*Instructions to follow*
Reproduce each of the following lines verbatim, in the order given.

*Entries provided*

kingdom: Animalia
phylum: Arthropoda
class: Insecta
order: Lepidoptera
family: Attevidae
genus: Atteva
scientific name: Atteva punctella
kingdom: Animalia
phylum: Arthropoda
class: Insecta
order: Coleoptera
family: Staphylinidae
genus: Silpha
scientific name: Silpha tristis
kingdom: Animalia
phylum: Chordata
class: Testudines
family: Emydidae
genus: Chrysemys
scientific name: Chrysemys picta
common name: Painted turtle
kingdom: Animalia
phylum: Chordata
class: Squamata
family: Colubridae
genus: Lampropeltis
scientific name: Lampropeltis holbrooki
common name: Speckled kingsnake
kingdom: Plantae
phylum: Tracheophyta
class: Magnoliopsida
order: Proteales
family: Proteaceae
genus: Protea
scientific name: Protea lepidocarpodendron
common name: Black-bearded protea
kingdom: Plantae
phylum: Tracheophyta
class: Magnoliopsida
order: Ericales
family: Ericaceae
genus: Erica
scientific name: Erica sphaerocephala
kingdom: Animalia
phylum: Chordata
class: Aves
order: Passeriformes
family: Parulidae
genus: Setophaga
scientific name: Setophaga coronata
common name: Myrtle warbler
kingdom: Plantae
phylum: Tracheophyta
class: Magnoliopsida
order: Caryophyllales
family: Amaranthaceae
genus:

*Reply to the task*
kingdom: Animalia
phylum: Arthropoda
class: Insecta
order: Lepidoptera
family: Attevidae
genus: Atteva
scientific name: Atteva punctella
kingdom: Animalia
phylum: Arthropoda
class: Insecta
order: Coleoptera
family: Staphylinidae
genus: Silpha
scientific name: Silpha tristis
kingdom: Animalia
phylum: Chordata
class: Testudines
family: Emydidae
genus: Chrysemys
scientific name: Chrysemys picta
common name: Painted turtle
kingdom: Animalia
phylum: Chordata
class: Squamata
family: Colubridae
genus: Lampropeltis
scientific name: Lampropeltis holbrooki
common name: Speckled kingsnake
kingdom: Plantae
phylum: Tracheophyta
class: Magnoliopsida
order: Proteales
family: Proteaceae
genus: Protea
scientific name: Protea lepidocarpodendron
common name: Black-bearded protea
kingdom: Plantae
phylum: Tracheophyta
class: Magnoliopsida
order: Ericales
family: Ericaceae
genus: Erica
scientific name: Erica sphaerocephala
kingdom: Animalia
phylum: Chordata
class: Aves
order: Passeriformes
family: Parulidae
genus: Setophaga
scientific name: Setophaga coronata
common name: Myrtle warbler
kingdom: Plantae
phylum: Tracheophyta
class: Magnoliopsida
order: Caryophyllales
family: Amaranthaceae
genus:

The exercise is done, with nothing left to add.